**Your goal**: Each line from the one that contains "ID-1305, status: Pausado -> Iniciado" to the end of the material must be set down exactly, and no line before it.

- - -

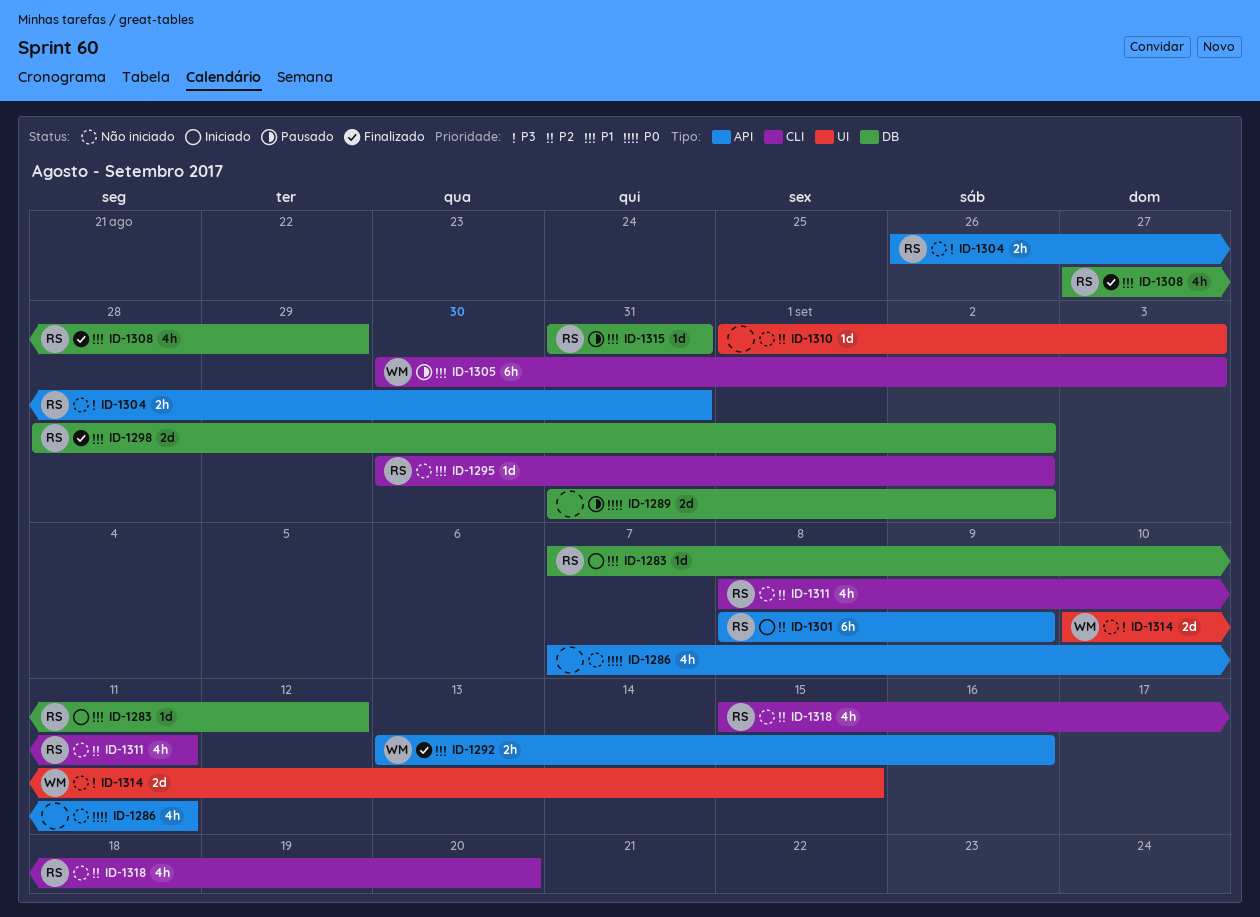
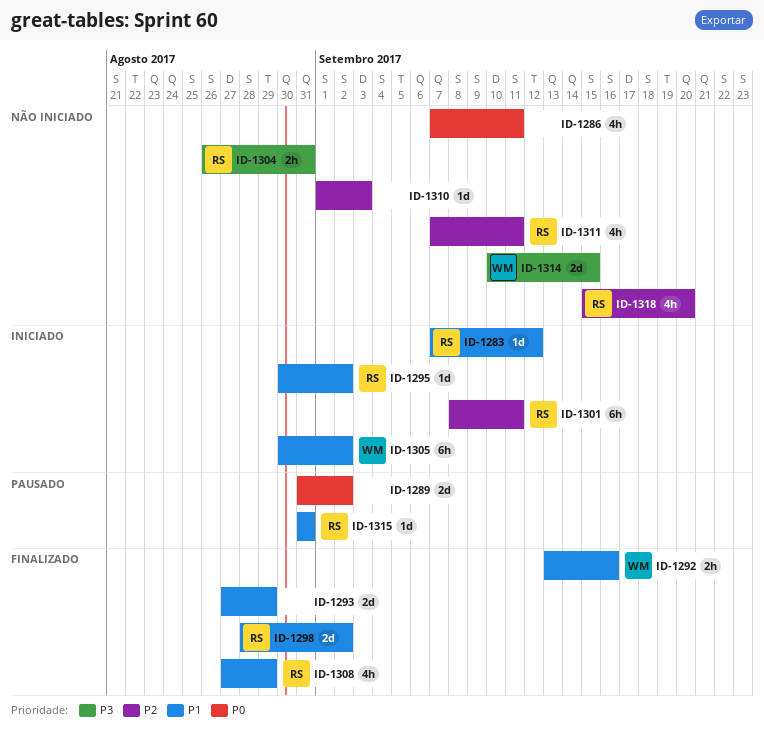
ID-1293: none -> present
ID-1295, status: Não iniciado -> Iniciado
ID-1301, due: Sep 9 -> Sep 11
ID-1305, status: Pausado -> Iniciado
ID-1305, due: Sep 3 -> Sep 2
ID-1311, start: Sep 8 -> Sep 7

- - -

**Task response**:
ID-1305, status: Pausado -> Iniciado
ID-1305, due: Sep 3 -> Sep 2
ID-1311, start: Sep 8 -> Sep 7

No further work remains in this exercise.